Quando eu era pequena, meu avô materno me levava, junto com minhas irmãs e meu irmão, para passear de metrô. Era uma farra. Íamos e vínhamos na mesma linha várias vezes sem cansar. E ele lá, paciente, ouvindo os mesmos comentários a cada vez que víamos as mesmas coisas. Para ele, nada nunca era a mesma coisa.
Essa é uma das lembranças que tenho da infância. Durante os anos de faculdade, em que tinha de pegar o metrô lotado todo santo dia, freqüentemente me apanhava com essa memória invadindo a mente. Quem diria que aquele gostoso passeio de criança seria uma obrigação chata na minha idade adulta...
Meu avô era fotógrafo. Não desses chiques, com cartão com logotipo, placa na porta do estúdio e tudo. Meu avô não tinha estúdio nem ambição suficiente para chegar a ter um. Era mecânico de motos também. Mas, diferentemente do estúdio, moto ele tinha. Uma grande, de tanque vermelho, em cima da qual quantas e quantas vezes ia me buscar na escola. A mim e a meus irmãos. Todos de uma vez.
Brasílio Sgarbi era o nome dele. Eu sempre escrevi com s; ele, sempre com z. Dizia que o Brasil com s era com z quando ele nasceu e que, por isso, ele era com z também. Nunca averigüei isso, talvez por não aceitar sequer a possibilidade de tirar-lhe a razão... aquela coisa de neto que respeita demais os mais velhos. Teve pouco estudo, o suficiente para aprender sozinho a fotografar e a consertar motocicletas. Adorava comer banana, tinha umas manias engraçadas, retratava a família inteira em slides, filmava minha infância em rolos de filme que projetava na parede, atrás da porta do quarto, em algumas tarde de domingo, tinha uma garagem que cheirava a gasolina e uma Variant vermelho-cereja impecável, de pouco uso. Nos últimos anos de vida, com óculos emprestados, passava o dia assistindo à televisão, numa poltrona comum.

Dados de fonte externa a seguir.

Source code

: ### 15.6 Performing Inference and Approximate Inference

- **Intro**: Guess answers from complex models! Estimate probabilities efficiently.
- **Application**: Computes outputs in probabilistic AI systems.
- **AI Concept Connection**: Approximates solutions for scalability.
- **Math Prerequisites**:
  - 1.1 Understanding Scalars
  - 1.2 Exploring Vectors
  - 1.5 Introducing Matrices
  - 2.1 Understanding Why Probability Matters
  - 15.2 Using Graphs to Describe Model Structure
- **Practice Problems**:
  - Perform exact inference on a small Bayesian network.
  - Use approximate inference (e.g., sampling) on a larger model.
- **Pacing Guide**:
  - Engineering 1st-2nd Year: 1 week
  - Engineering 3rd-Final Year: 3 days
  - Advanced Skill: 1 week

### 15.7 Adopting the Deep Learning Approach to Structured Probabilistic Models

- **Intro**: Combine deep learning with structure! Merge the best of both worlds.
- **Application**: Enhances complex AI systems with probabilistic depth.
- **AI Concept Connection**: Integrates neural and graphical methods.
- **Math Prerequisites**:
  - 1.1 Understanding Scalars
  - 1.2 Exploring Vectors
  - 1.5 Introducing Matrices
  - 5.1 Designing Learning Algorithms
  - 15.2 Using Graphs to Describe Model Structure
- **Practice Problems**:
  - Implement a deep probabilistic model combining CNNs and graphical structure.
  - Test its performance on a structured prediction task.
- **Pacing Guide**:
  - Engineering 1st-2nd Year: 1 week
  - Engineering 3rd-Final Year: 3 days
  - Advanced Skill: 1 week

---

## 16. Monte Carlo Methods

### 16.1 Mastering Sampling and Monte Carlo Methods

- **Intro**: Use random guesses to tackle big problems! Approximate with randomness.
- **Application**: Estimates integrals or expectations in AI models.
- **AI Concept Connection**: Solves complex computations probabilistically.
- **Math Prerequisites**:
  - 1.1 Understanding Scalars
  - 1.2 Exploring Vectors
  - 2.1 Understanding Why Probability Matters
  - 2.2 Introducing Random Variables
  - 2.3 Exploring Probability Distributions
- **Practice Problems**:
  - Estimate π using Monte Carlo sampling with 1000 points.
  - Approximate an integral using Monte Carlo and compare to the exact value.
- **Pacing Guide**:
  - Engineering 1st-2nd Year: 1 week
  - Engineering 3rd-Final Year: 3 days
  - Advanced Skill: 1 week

Morreu há 15 anos, tempo bastante para transformar a tristeza de sua ausência em suave saudade, em lembranças como as que conto aqui. Ultimamente, tenho me lembrado muito do meu avô.
Embora nunca tenha conversado com ele sobre fotografia, sei que ele nem imaginava que um dia as máquinas seriam digitais, que haveria Internet, msn, telefone celular, conversa em tempo real com o outro lado do mundo — e com imagem! Essas coisas certamente o fascinariam, ainda que tivéssemos de levar algum tempo para explicar-lhe como funcionam.

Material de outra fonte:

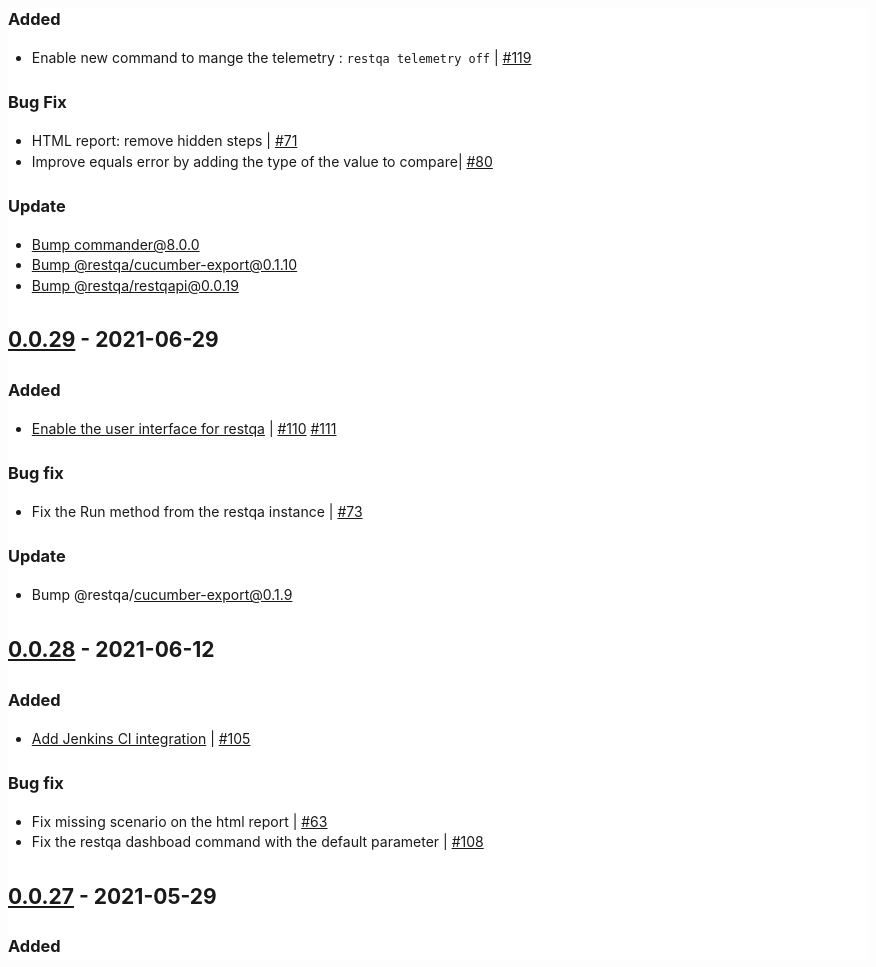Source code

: ### Added

- Enable new command to mange the telemetry : `restqa telemetry off` | [#119](https://github.com/restqa/restqa/pull/119)

### Bug Fix

- HTML report: remove hidden steps | [#71](https://github.com/restqa/cucumber-export/pull/71)
- Improve equals error by adding the type of the value to compare| [#80](https://github.com/restqa/restqapi/pull/80)

### Update

- [Bump commander@8.0.0](https://github.com/tj/commander.js/releases/tag/v8.0.0)
- [Bump @restqa/cucumber-export@0.1.10](https://github.com/restqa/cucumber-export/releases/tag/0.1.10)
- [Bump @restqa/restqapi@0.0.19](https://github.com/restqa/restqapi/releases/tag/0.0.19)

## [0.0.29] - 2021-06-29

### Added

- [Enable the user interface for restqa](https://docs.restqa.io/getting-started/dashboard) | [#110](https://github.com/restqa/restqa/pull/110) [#111](https://github.com/restqa/restqa/pull/111)

### Bug fix

- Fix the Run method from the restqa instance | [#73](https://github.com/restqa/restqa/pull/73)

### Update

- Bump @restqa/cucumber-export@0.1.9

## [0.0.28] - 2021-06-12

### Added

- [Add Jenkins CI integration](https://docs.restqa.io/ci-cd/jenkins) | [#105](https://github.com/restqa/restqa/pull/105)

### Bug fix

- Fix missing scenario on the html report | [#63](https://github.com/restqa/cucumber-export/pull/63)
- Fix the restqa dashboad command with the default parameter | [#108](https://github.com/restqa/restqa/pull/108)

## [0.0.27] - 2021-05-29

### Added


[unreleased]: https://github.com/restqa/restqa/compare/1.0.0...HEAD
[1.0.0]: https://github.com/restqa/restqa/compare/1.0.0-rc5...1.0.0
[1.0.0-rc5]: https://github.com/restqa/restqa/compare/1.0.0-rc4...1.0.0-rc5
[1.0.0-rc4]: https://github.com/restqa/restqa/compare/0.0.38...1.0.0-rc4
[0.0.38]: https://github.com/restqa/restqa/compare/0.0.37...0.0.38
[0.0.37]: https://github.com/restqa/restqa/compare/0.0.36...0.0.37
[0.0.36]: https://github.com/restqa/restqa/compare/0.0.35...0.0.36
[0.0.35]: https://github.com/restqa/restqa/compare/0.0.34...0.0.35
[0.0.34]: https://github.com/restqa/restqa/compare/0.0.33...0.0.34
[0.0.33]: https://github.com/restqa/restqa/compare/0.0.32...0.0.33
[0.0.32]: https://github.com/restqa/restqa/compare/0.0.31...0.0.32
[0.0.31]: https://github.com/restqa/restqa/compare/0.0.30...0.0.31
[0.0.30]: https://github.com/restqa/restqa/compare/0.0.29...0.0.30
[0.0.29]: https://github.com/restqa/restqa/compare/0.0.28...0.0.29
[0.0.28]: https://github.com/restqa/restqa/compare/0.0.27...0.0.28
[0.0.27]: https://github.com/restqa/restqa/compare/0.0.26...0.0.27
[0.0.26]: https://github.com/restqa/restqa/compare/0.0.25...0.0.26
[0.0.25]: https://github.com/restqa/restqa/compare/0.0.24...0.0.25
[0.0.24]: https://github.com/restqa/restqa/compare/0.0.23...0.0.24
[0.0.23]: https://github.com/restqa/restqa/compare/0.0.22...0.0.23
[0.0.22]: https://github.com/restqa/restqa/compare/0.0.21...0.0.22
[0.0.21]: https://github.com/restqa/restqa/compare/0.0.20...0.0.21
[0.0.20]: https://github.com/restqa/restqa/compare/0.0.19...0.0.20
[0.0.19]: https://github.com/restqa/restqa/compare/0.0.18...0.0.19
[0.0.18]: https://github.com/restqa/restqa/compare/0.0.17...0.0.18
[0.0.17]: https://github.com/restqa/restqa/compare/0.0.16...0.0.17
[0.0.16]: https://github.com/restqa/restqa/compare/0.0.15...0.0.16
[0.0.15]: https://github.com/restqa/restqa/compare/0.0.14...0.0.15
[0.0.14]: https://github.com/restqa/restqa/compare/0.0.13...0.0.14
[0.0.13]: https://github.com/restqa/restqa/compare/0.0.12...0.0.13
[0.0.12]: https://github.com/restqa/restqa/compare/0.0.11...0.0.12
[0.0.11]: https://github.com/restqa/restqa/compare/0.0.10...0.0.11
[0.0.10]: https://github.com/restqa/restqa/compare/0.0.9...0.0.10
[0.0.9]: https://github.com/restqa/restqa/compare/0.0.8...0.0.9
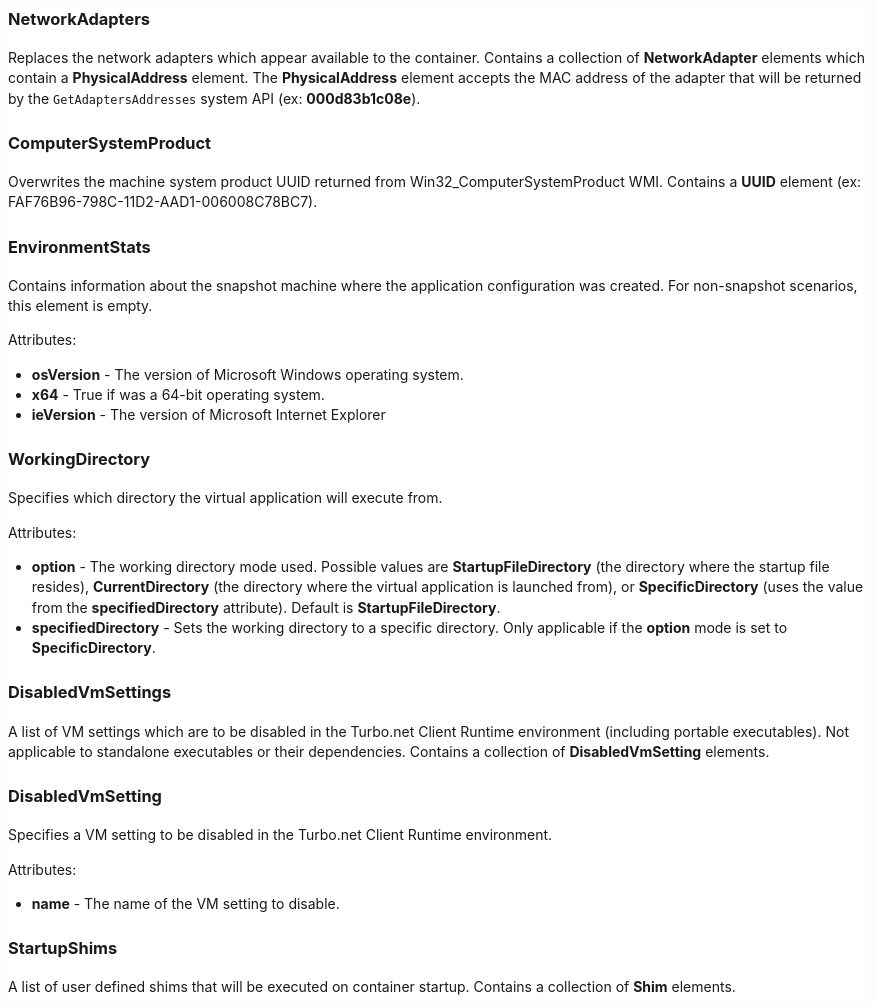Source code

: ### NetworkAdapters

Replaces the network adapters which appear available to the container. Contains a collection of **NetworkAdapter** elements which contain a **PhysicalAddress** element. The **PhysicalAddress** element accepts the MAC address of the adapter that will be returned by the `GetAdaptersAddresses` system API (ex: **000d83b1c08e**).

### ComputerSystemProduct

Overwrites the machine system product UUID returned from Win32_ComputerSystemProduct WMI. Contains a **UUID** element (ex: FAF76B96-798C-11D2-AAD1-006008C78BC7).

### EnvironmentStats

Contains information about the snapshot machine where the application configuration was created. For non-snapshot scenarios, this element is empty.  

Attributes:

* **osVersion** - The version of Microsoft Windows operating system.
* **x64** - True if was a 64-bit operating system.
* **ieVersion** - The version of Microsoft Internet Explorer

### WorkingDirectory

Specifies which directory the virtual application will execute from.  

Attributes:

* **option** - The working directory mode used. Possible values are **StartupFileDirectory** (the directory where the startup file resides), **CurrentDirectory** (the directory where the virtual application is launched from), or **SpecificDirectory** (uses the value from the **specifiedDirectory** attribute). Default is **StartupFileDirectory**.
* **specifiedDirectory** - Sets the working directory to a specific directory. Only applicable if the **option** mode is set to **SpecificDirectory**.

### DisabledVmSettings

A list of VM settings which are to be disabled in the Turbo.net Client Runtime environment (including portable executables). Not applicable to standalone executables or their dependencies. Contains a collection of **DisabledVmSetting** elements.

### DisabledVmSetting

Specifies a VM setting to be disabled in the Turbo.net Client Runtime environment.  

Attributes:

* **name** - The name of the VM setting to disable.

### StartupShims

A list of user defined shims that will be executed on container startup. Contains a collection of **Shim** elements.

Então, cada vez que me deparo com o avanço tecnológico, principalmente no que se refere à imagem, lembro-me do meu avô, antigo, velhinho, com toda aquela parafernália que ele guardava em uma parede inteira cheia de prateleiras. Sinto-me a conexão dele com a tecnologia, e é uma sensação curiosa sentir-se ponte entre passado e futuro.
Qual não foi minha surpresa quando, tendo voltado de uma viagem à terra do meu pai, em visita aos meus ancestrais, algo que sempre tive vontade de fazer desde pequena sei lá por quê, vi que minha máquina digital recém-comprada e cujo manual fui lendo durante a viagem era capaz de tirar fotos belíssimas.
Não era a máquina. Era meu avô me ensinando que nada nunca é a mesma coisa e que precisamos mostrar aos outros o nosso modo de olhar...
Não estudei fotografia e ainda não sei consertar motocicletas. Não tenho cartão com logotipo nem ambição suficiente para ter um estúdio. Mas gosto de retratar a vida, embora tenha óculos próprios. Por isso, antes de ser Saraiva, eu sou Sgarbi.